Friez approached her, tilted his head as if studying her, and then said, "Of course. One mention of the Russians and unconventional programs would send you flying off the handle. This is not a time for your personal feelings to get in the way of your judgment."
"They’re not."
"Yes they are, Colonel. A few years ago you were running a program that was about as far out there as zombies as a bioweapon. Then things got really fucked up and one of your test subjects defected to the Russians."
"He didn't defect. He was abducted."
"Not the way we see it, Colonel. But I believe all that came out during the committee hearings. You pushed and pushed until your entire operation fell to pieces. How many dead? Six? Seven? So don't stand there and lecture me about nasty programs. There was a time when you were the Queen of Nasty at the Pentagon."
Liz took a deep breath, held it, and let out a long exhale.

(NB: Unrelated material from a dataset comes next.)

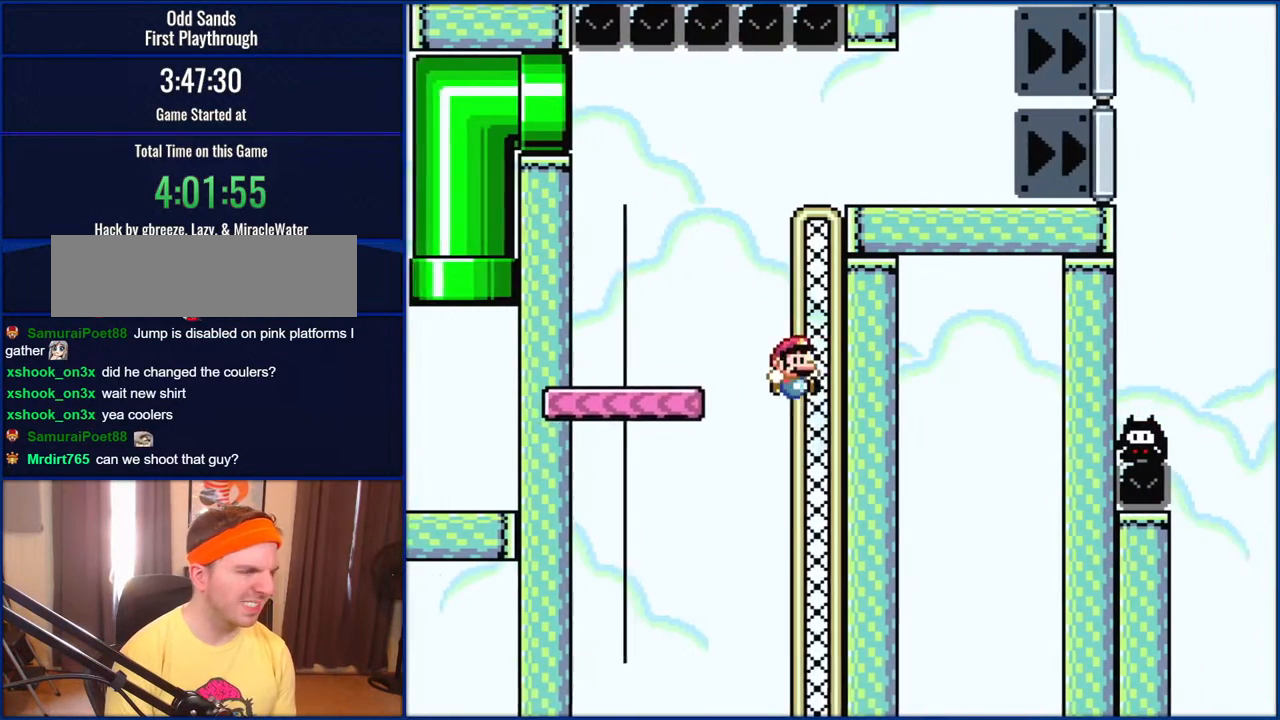
{"buttons": ["Y"], "events": [[200, "DPAD_RIGHT", "up"]]}
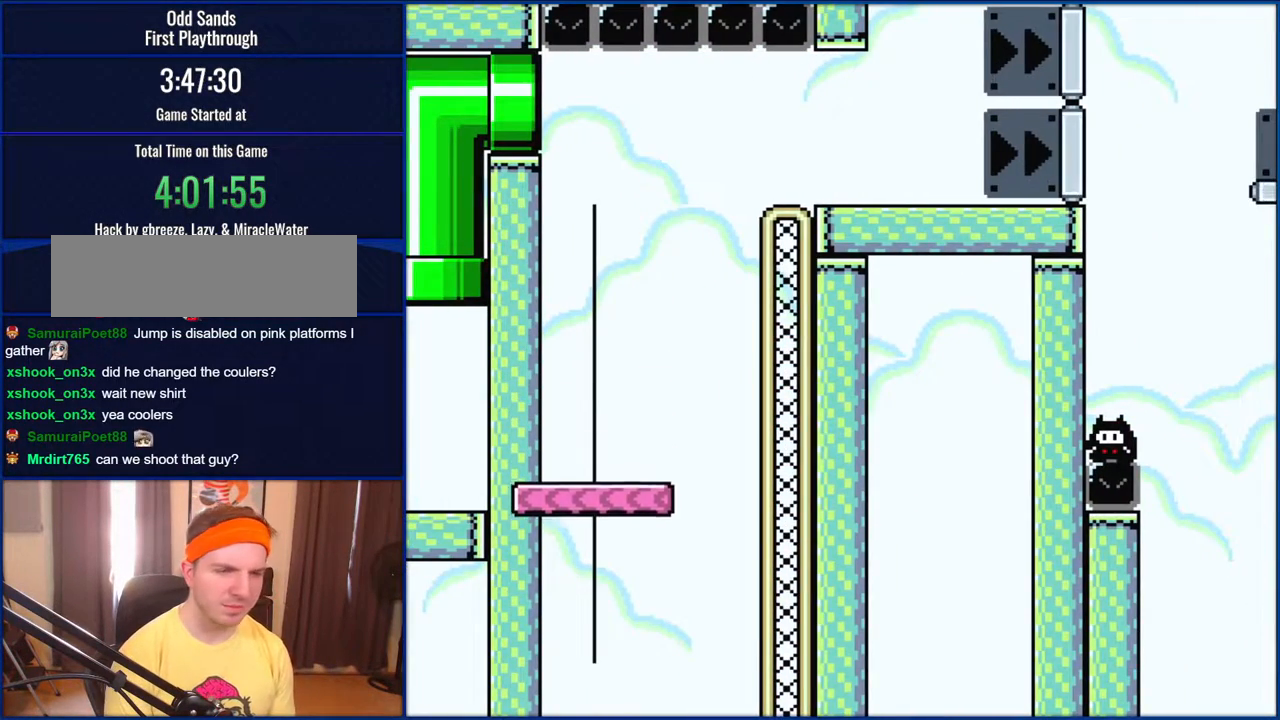
{"buttons": ["Y"], "events": []}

"Good. Calm down, Colonel Thunder. The reason you are sitting here at Darwin isn't because of the Blue project, but because of what you did at Red Rock. Despite everything going on, you put the pieces together and stopped that place from falling apart. You redeemed yourself, at least in my eyes."
Liz looked at the ceiling, then the desk, then the ceiling again.
"Point is, Colonel, the Russians aren't always the boogeymen. There are a lot of rogue governments, crazy scientists, and even private entities that like to explore this type of thing. What we have to do now is concentrate on dealing with what we know. So you tell me. What's next?"
She sat down in her chair, folded her arms, and told him, "Campion starts aerial searches again at dawn to try and find Major Gant and Dr. Stacy. If there was a ship that left the island yesterday, then they have to try and find that, too. Because if they don't, General, all we have is a pile of lava and a burned out island."
The lights flickered on, turning the dark room into a very bright one instantaneously. In response, Major Gant exploded awake as if the light had physically slapped him.
He glanced across the square chamber and saw that Dr. Stacy had suffered the same reaction, sitting up fast on her bunk with her eyes blinking fast and breathing in fast huffs. She probably wished the whole thing had been a bad dream, going back months ago to when she had accepted the position of scientific consultant for the team.
For some reason their captors had allowed him to keep his watch, so while the windowless chamber offered no clue as to time of day, a glance at his wrist told him it was six in the morning, or 0600 hours military time.
"Rise and shine," he said wiping sleepers from his eyes and reaching for his BDU shirt, which he had taken off so as to be more comfortable.
Their "quarters" consisted of the one main chamber with a pair of cots on either side as well as a tiny bathroom with a shower stall. Lighting came from a bank of fluorescents and there were no decorations, no features, not even a ventilation shaft that might be conveniently large enough for Stacy to escape through (as she had joked, upon their arrival).
"Another beautiful morning," she quipped through sagging, red eyes. "I can't believe you actually managed to sleep."
"Who said I managed to sleep?"
"You snore, Major. Loud enough to wake the dead." She paused, considered, and then chuckled.
"Funny, I've never heard myself snore," he replied, using the same line he used with Jean time after time in response to her annoyance at the buzz-saw-like noises he apparently made when in deep slumber.